**TESTO IN ESAME**
※

Chi dei partiti tradizionali è disposto a due legislature e poi tornarsene a casa.
Chi è disposto a rinunciare al sovvenzionamento dei partiti, che si aprono pure delle fondazioni con i nostri soldi e gli scandali che ne sono derivati
Chi è disposto a rinunciare ai soldi che vongono dati all'ìeditoria ecc............
Le scuole private non devono ricevere soldi dallo stato.
Chi è disposta a ridursi lo stipendio.
Queste cose citate il partito 5 stelle le vuole attuare.
Vi sembrano niente per iniziare?
Ciao
Paolo11
Grillo , devi tirare fuori l'asso dalla manica!!!
Una delle condizioni per poter governare è proprio quella di trovare convergenze con altri, quindi chi è disposto ad accettare quanto sopra affermato ?

※

[Voci di dati salvate]

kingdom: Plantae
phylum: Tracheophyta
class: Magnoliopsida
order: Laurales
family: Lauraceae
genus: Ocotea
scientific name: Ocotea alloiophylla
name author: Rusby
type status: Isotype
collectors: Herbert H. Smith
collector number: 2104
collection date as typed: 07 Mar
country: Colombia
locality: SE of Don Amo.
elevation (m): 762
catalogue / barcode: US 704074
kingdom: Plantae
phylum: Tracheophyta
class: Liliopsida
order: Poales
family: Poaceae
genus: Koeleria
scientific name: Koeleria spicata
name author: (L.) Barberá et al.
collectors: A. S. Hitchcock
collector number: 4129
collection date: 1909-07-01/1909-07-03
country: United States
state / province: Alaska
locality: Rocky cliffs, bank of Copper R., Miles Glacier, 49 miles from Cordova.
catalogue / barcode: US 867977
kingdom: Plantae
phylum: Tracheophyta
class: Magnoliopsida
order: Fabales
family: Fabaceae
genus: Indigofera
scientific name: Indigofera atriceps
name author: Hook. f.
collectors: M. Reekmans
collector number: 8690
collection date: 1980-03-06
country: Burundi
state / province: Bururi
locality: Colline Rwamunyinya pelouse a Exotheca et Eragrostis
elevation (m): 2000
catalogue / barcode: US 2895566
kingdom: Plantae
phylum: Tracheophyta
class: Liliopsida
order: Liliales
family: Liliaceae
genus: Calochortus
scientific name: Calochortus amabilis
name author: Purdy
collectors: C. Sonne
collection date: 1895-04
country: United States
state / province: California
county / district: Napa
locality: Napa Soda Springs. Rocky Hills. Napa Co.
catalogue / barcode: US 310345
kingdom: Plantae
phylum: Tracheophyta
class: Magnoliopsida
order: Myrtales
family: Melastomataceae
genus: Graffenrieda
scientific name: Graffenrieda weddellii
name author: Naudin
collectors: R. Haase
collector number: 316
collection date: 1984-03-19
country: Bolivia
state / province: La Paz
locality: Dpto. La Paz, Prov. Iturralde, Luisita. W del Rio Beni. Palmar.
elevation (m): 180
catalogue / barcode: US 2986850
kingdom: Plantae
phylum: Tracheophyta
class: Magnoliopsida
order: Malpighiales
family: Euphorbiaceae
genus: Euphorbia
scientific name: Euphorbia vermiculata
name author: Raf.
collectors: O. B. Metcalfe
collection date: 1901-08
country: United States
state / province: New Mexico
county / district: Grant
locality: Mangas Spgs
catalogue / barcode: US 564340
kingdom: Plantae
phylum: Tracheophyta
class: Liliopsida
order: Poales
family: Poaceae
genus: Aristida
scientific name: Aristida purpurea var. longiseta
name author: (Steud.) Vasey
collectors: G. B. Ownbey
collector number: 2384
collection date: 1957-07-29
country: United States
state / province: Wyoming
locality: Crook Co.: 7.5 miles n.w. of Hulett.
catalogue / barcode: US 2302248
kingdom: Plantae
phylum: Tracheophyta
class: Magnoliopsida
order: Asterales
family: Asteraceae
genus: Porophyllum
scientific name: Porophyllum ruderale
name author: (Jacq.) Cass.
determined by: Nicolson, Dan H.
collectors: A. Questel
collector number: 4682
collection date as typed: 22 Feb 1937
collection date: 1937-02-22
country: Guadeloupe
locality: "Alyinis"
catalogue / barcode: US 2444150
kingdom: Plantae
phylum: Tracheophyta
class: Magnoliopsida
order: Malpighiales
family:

※

**DA FARE**
a) Rispondi alle seguenti domande sul testo in esame:
(i) Dopo quante legislature, secondo il testo, i partiti tradizionali dovrebbero tornarsene a casa?
(ii) Che cosa afferma il testo riguardo alle scuole private?
(iii) A chi è rivolta l'esortazione "devi tirare fuori l'asso dalla manica"?
b) Prosegui il messaggio sulle proposte del partito 5 stelle, ripartendo dalla sua ultima frase.

**RISPOSTE**
a)
(i) Dopo due legislature.
(ii) Che non devono ricevere soldi dallo stato.
(iii) A Grillo.

b)
E poi resta fondamentale il programma sia a livello nazionale che internazionale
Caro iospero.Io credo che al momento oppotuno lo tirerà fuori.
Non vedi che incominciano nel PD legge 40 non essere uniti.Ora sono tutti in movimento in anticipo per le elezioni.Invece di portarci a elezioni con una legge che non faccia pena, o i propri interessi.
E qui ha ragione Di Pietro.Prima il programma e la coalizione che lo sostiene,poi si va al voto.Non come vogliono fare loro L'incontrario.